Six months ago, in the very middle of autumn, I found myself back at the Mount for a rugby game. It was difficult to find a weekend that coordinated with all my other graduated friends, but we managed to find a Saturday in October. The sky was thick and gray, the air crisp. It was a joyous occasion, to see everyone again. I even managed to see a friend who graduated in 2022 (Shoutout, Emmy!) and caught up with her. This reunion was perfect. I did all the "Mount" things, like go to Dunkin’ and drive on the autumnal backroads and grab lunch in Gettysburg. For a fleeting moment, it felt like I was in college again. Of course, this thought quickly vanished when I was asked, "How is work?"

Of course, it was great. I love it, and I love teaching. I couldn’t imagine doing anything else. I loved talking to my graduated friends about their jobs, as well. There was a certain bittersweet feeling in the air, though. We all missed our lives here, but we couldn’t quite pin it down to a word. "Nostalgia" felt too soon. Although I can’t remember how the rugby game ended, I do remember this being such a memorable visit.

Two months ago, it was still winter, but barely. March. We were back for another rugby game, only this time clothed in sweatpants and sweaters, sitting on blankets in the damp and icy grass. I’ll never forget this winter: snow (finally!) and doing nothing but teaching and reading and sleeping. The dark commute to work; the chilly bite of air as I walked out the door. Winter in teaching is hard. The school year feels eternal, and winter to spring is always an uphill battle. Visiting the Mount was nice, but I didn’t miss it like I used to. There was talk of graduation, mere months away, and plans after graduation, and I realized that by May, I’d be a year post-grad. While everyone was preparing for Commencement and their post-grad year, what had I accomplished?

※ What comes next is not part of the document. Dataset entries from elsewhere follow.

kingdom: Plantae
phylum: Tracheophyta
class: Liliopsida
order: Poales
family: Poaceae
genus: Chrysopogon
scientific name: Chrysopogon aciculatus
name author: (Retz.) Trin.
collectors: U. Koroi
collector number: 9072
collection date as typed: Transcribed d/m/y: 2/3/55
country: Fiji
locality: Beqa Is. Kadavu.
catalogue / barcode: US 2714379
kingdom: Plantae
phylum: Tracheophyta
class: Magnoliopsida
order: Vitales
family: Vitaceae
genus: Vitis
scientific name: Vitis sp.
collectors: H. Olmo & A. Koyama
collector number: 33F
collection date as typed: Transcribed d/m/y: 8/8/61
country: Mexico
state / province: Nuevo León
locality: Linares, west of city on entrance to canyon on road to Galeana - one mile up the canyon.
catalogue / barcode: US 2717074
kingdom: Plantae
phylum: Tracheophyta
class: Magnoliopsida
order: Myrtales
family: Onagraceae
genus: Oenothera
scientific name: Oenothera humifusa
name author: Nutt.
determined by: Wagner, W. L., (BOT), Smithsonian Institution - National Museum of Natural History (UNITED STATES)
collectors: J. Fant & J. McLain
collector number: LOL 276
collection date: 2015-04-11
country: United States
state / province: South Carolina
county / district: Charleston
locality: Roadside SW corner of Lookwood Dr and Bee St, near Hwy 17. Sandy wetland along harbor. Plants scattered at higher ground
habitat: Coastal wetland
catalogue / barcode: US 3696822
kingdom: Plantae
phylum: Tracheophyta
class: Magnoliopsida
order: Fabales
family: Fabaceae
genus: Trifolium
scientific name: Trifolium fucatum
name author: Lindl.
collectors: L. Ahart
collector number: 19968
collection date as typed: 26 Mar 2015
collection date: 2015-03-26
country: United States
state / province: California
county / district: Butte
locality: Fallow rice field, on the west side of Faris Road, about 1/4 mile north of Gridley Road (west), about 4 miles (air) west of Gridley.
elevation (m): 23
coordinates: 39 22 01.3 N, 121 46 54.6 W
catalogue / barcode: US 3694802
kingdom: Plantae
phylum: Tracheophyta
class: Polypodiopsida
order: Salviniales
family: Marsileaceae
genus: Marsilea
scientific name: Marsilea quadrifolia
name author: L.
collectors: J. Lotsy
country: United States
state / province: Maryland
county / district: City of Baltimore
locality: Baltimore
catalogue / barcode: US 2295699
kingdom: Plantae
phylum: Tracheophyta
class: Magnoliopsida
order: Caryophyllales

So much. Teaching my students, and creating lessons, and building my own classroom. Even though I practically lived in my winter coat, I looked forward to going to school. Realizing this also made me realize that while it was okay to have nostalgia and visit the Mount, I also was so lucky to have made such success this year.

Two weeks ago, azaleas and wildflowers scattered against the green backdrop of campus. I was at the Mount for Divine Mercy Sunday Mass and a celebration with friends. The Mount was alive with students, and graduation was a few short weeks down the road. I could feel the excitement in the air, but it wasn’t mine. And that was okay. I felt happy for my friends, for the Class of 2025 graduates, and I was thrilled for their futures.

This past year was filled plenty of new journeys with many ups and downs. As I spent month after month teaching, I also (and unexpectedly) visited the Mount in each season of the year, watching from afar how the summers and falls and winters and springs shape this campus again and again, so many times you’d think it was magic. I am thankful to have come back, but I am also grateful for what I have in the present moment, and what lies ahead. This month we return to the season of summer, and another cycle will continue, over and over. Will I always feel nostalgic over the passing seasons at Mount St. Mary’s? Will I always miss the church bells, the stone buildings, the rolling green fields?

As I continue to make news memories at new places, with old and new friends, and as years of teaching continue to turn like chapters in a book, I will still, forever and always, return. Maybe not every season, but perhaps during my favorite one. After all, the Mount never looked better with pinkish-white blossoms budding on the trees.